A deputada federal, Professora Rosa Neide (PT-MT); o deputado estadual Lúdio Cabral (PT); membros do Movimento dos Trabalhadores Rurais Sem Terra (MST); da Comissão Pastoral da Terra (CPT); de organizações públicas e assentados de todo o Estado puderam expor as necessidades de um problema histórico no Brasil, que é a divisão de terras.
Membro titular da Comissão de Agropecuária, Desenvolvimento Florestal e Agrário e Regularização Fundiária, o parlamentar abriu a discussão com uma verdadeira aula didática de história sobre todo o processo de separação, organização, legislação e entrega de terras no país, e confirmou os inúmeros desafios e obstáculos que cercam o assunto.
“O desafio da desconcentração de terra no Brasil, remonta desde o seu processo de colonização, principalmente desde a criação das capitanias hereditárias e, a partir dali, já concentra dentro das 14 capitanias os privilegiados e os escolhidos.

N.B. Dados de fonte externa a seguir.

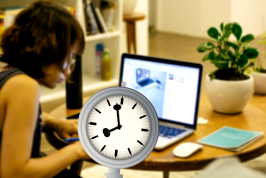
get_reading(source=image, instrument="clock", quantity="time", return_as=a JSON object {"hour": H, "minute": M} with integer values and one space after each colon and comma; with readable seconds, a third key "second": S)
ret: {"hour": 7, "minute": 58}
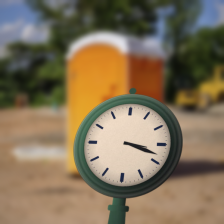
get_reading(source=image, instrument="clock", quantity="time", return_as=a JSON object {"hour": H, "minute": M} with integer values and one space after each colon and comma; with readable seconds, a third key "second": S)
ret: {"hour": 3, "minute": 18}
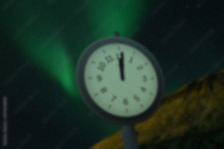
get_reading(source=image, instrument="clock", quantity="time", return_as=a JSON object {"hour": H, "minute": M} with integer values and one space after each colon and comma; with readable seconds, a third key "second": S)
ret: {"hour": 12, "minute": 1}
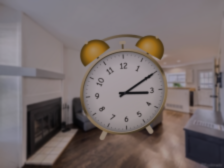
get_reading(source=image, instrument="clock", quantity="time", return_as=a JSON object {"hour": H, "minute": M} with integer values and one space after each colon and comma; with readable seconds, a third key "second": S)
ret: {"hour": 3, "minute": 10}
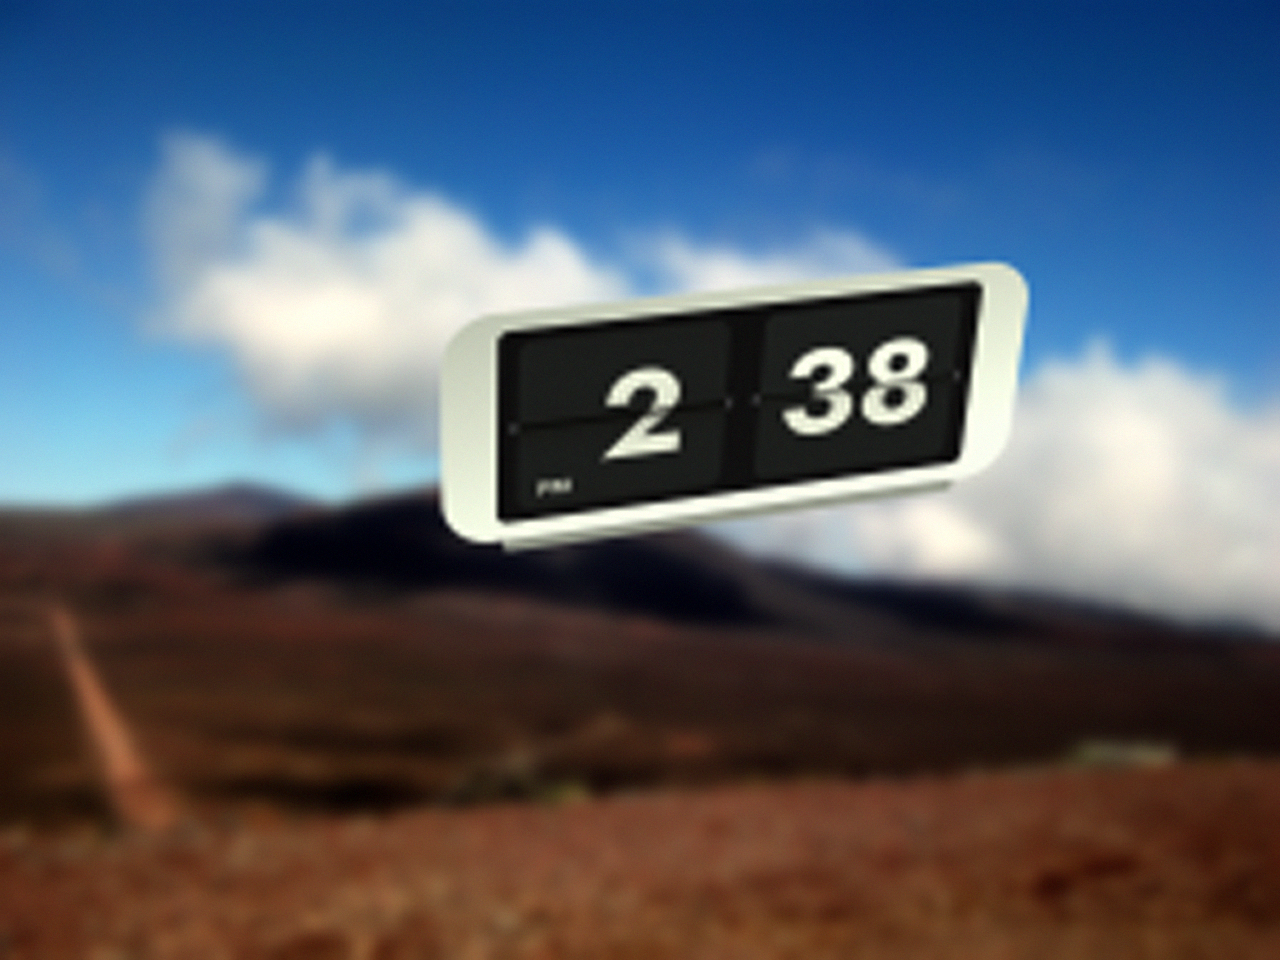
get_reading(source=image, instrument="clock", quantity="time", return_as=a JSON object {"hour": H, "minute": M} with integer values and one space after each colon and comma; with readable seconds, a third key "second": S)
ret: {"hour": 2, "minute": 38}
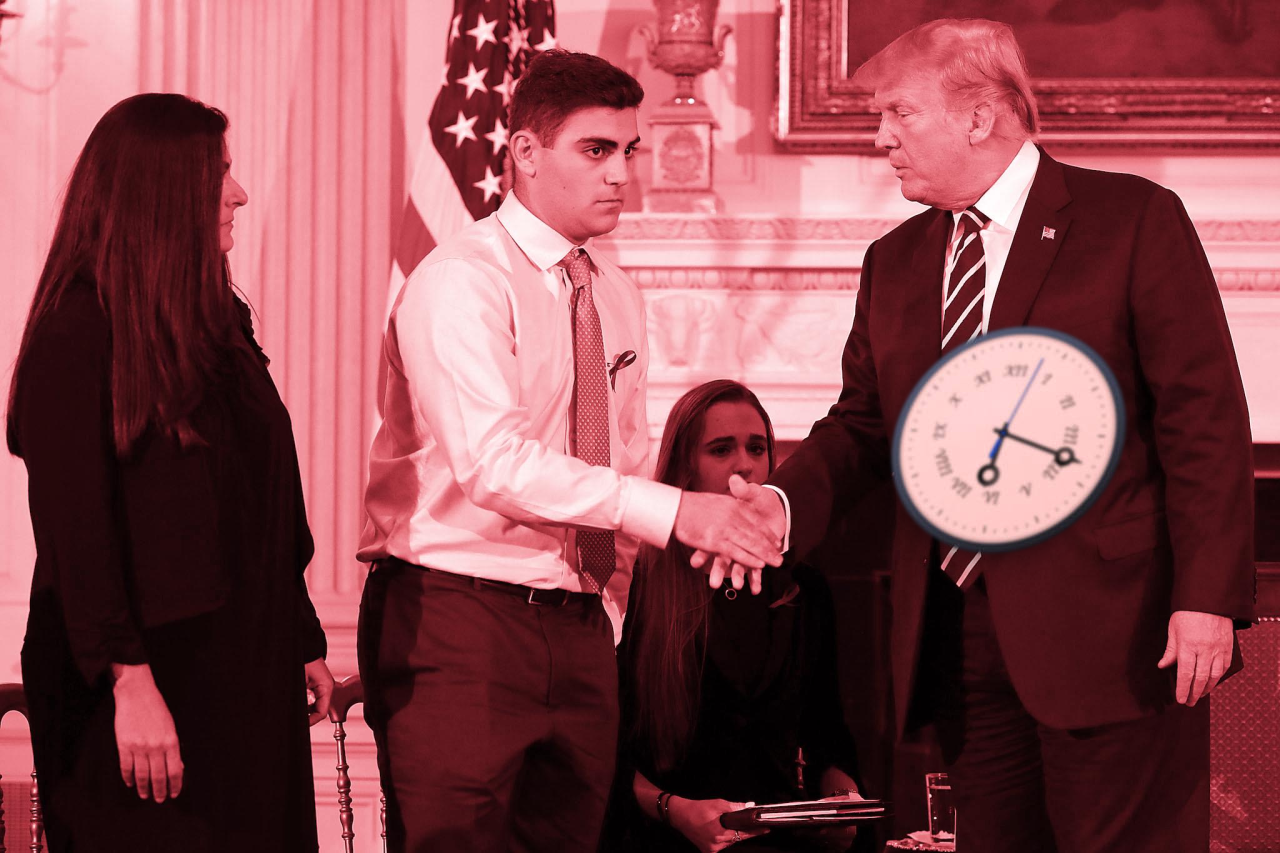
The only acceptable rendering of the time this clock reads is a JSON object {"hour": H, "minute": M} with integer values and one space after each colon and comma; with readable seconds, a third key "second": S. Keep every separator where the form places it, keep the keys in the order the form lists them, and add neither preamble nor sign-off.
{"hour": 6, "minute": 18, "second": 3}
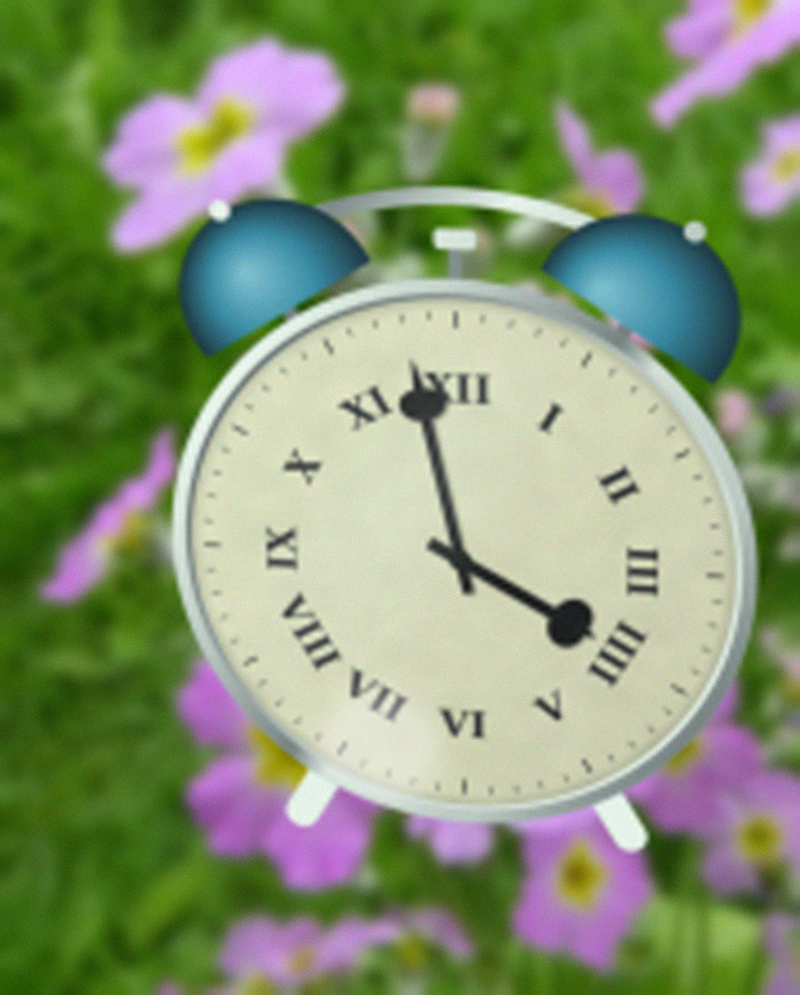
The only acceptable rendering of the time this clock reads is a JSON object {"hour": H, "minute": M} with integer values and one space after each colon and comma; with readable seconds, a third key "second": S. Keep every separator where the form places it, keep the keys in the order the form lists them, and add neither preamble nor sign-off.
{"hour": 3, "minute": 58}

E mesmo após a queda das capitanias, o país teve um vasto vácuo sem qualquer lei agrária para favorecer todos os produtores. Nós fomos ter a primeira lei agrária só em 1850, que estabelecia que as terras não poderiam mais ser doadas e sim compradas, o que favoreceu ainda mais a concentração de terras, pois quem tinham mais condições de compra era só a elite brasileira”, explicou.
O Brasil ainda vive a concentração extrema de terras, onde menos de 1% dos proprietários agrícolas possui 45% da área rural do país, segundo um estudo realizado por pesquisadores da Universidade de Brasília (UnB). De acordo com a mesma pesquisa, os proprietários estão à frente de 87% dos estabelecimentos, representando quase 95% das propriedades rurais. As grandes fazendas, com mais de mil hectares, concentram 43% do crédito agrícola. Mas são os pequenos que respondem por mais de 70% da produção de alimentos.
São esses problemas históricos que trazem a relevância e servem de apoio para as novas discussões em torno da problemática. O coordenador do Movimento dos Trabalhadores Rurais Sem Terra (MST) em Mato Grosso, Antônio Carneiro, é filho de camponeses expulsos da terra, mas que conseguiram ser assentados. “O que nós camponeses e assentados lutamos é pelo direito a terra para a gente produzir alimentos e levar justiça social. A produção de alimentos da agricultura familiar é a benfeitoria de alimentos saudáveis e, consequentemente, isso impactaria no preço dos alimentos na cidade. Vale lembrar que a atual forma de sociedade que vivemos, desde a Europa, quando se desenvolveu a reforma agrária, foi o que possibilitou o continente de ser o que é hoje. Temos de dizer que a reforma agrária não deve ser vista como política social e sim como política de desenvolvimento interno”, disse.
Durante a realização da audiência, tinham vária alimentos expostos no auditório Milton Figueiredo, local do debate, que simbolizavam a luta pela valorização da agricultura familiar, que deve ser aumentada com a reforma agrária. Uma das missões é multiplicar pequenos produtores para fomentar e ampliar a diversidade de culturas e, consequentemente, os alimentos na mesa do mato-grossense. Segundo Márcia Montanari, representante do Instituto de Saúde Coletiva da Universidade Federal de Mato Grosso (UFMT), temos de fortalecer as famílias de produtores do estado e incentivar a diversificação de plantios.
“Uma das medidas mais importantes para a promoção da agroecologia e da produção de alimentos saudáveis é a reforma agrária, pois os sistemas que concentram muitas terras e que produzem apenas um tipo de cultivo demandam uma utilização de insumos e fertilizantes químicos, além de agrotóxicos. Toda essa utilização prejudica os alimentos, os cursos d’água e o ambiente, além de trazer processos de adoecimentos crônicos para os trabalhadores vinculados ao modelo produtivo do agronegócio, e também para as pessoas que moram nas cidades com intensa produção agrícola”, apresentou.
Além da divisão de terras, também foi tratado sobre dados de assentamentos já realizados pelo Instituto de Terras de Mato Grosso (Intermat), em âmbito estadual, e pelo Instituto Nacional de Colonização e Reforma Agrária (Incra), em âmbito federal.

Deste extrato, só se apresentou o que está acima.